We investigated the effects of corticosteroids on IL-12 production by mouse splenic adherent cells and the subsequent capacity of these cells to induce cytokine production by CD4+ T cells. To distinguish the effects of corticosteroids on APCs from those on T cells, only the APCs and not the T cells were exposed to corticosteroids. Treatment of splenic adherent cells with dexamethasone greatly inhibited production of IL-12, a cytokine known to enhance IFN-gamma synthesis and decrease IL-4 synthesis by CD4+ T cells.
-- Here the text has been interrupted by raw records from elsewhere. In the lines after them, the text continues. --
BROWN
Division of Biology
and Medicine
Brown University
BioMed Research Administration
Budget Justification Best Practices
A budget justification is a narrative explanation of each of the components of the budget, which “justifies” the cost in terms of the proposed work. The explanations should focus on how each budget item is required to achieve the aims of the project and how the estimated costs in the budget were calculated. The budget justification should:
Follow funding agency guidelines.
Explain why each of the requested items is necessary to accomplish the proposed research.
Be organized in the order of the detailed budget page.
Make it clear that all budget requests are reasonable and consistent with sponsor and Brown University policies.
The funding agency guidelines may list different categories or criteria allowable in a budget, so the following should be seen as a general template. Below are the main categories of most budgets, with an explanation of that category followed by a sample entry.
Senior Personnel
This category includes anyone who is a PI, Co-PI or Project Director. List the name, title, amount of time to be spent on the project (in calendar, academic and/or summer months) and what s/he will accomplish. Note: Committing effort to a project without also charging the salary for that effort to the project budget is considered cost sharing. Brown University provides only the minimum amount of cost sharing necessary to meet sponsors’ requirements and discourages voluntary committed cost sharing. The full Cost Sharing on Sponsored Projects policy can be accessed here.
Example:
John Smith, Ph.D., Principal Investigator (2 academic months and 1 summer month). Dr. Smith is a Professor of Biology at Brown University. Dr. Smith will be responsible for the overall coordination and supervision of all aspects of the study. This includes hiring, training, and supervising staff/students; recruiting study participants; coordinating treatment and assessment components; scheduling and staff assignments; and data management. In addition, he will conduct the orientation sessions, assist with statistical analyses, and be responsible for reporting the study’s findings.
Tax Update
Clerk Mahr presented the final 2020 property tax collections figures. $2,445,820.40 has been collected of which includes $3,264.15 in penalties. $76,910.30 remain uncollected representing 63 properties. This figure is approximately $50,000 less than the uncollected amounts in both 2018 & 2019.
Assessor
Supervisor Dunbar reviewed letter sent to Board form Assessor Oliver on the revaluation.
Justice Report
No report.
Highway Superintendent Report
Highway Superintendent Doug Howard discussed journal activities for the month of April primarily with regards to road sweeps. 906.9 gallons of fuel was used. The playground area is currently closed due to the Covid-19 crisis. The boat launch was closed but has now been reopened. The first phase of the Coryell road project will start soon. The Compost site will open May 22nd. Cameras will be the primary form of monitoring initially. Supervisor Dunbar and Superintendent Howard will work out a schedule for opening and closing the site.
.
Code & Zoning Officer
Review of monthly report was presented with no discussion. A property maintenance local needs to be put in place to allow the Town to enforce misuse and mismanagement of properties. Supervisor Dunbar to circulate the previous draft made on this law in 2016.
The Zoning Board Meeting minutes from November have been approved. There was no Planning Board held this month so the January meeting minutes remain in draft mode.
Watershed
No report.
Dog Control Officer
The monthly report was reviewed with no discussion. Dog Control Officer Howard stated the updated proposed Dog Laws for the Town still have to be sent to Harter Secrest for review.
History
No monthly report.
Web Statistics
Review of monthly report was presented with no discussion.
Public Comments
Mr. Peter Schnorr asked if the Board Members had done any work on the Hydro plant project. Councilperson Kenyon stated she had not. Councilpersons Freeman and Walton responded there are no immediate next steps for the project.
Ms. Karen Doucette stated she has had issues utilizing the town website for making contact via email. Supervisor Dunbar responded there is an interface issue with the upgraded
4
The reduction in IL-12 production by corticosteroid-treated macrophages decreased their ability to induce IFN-gamma and increased their ability to induce IL-4 synthesis in Ag-primed CD4+ T cells. Splenic adherent cells from mice treated in vivo with dexamethasone also displayed a reduced capacity to produce IL-12. These results help to resolve previous conflicting observations regarding the effects of corticosteroids on cytokine production by T cells, and indicate that while corticosteroids may directly inhibit Th1 and Th2 cytokine production in T cells, corticosteroids, by reducing IL-12 production in APCs, have the potential to indirectly enhance Th2 cytokine synthesis. Therefore, treatment of diseases such as allergy with chronic corticosteroids may indirectly exacerbate the course of the disease, which is caused primarily by the overproduction of Th2 cytokines in allergen-specific CD4+ T cells.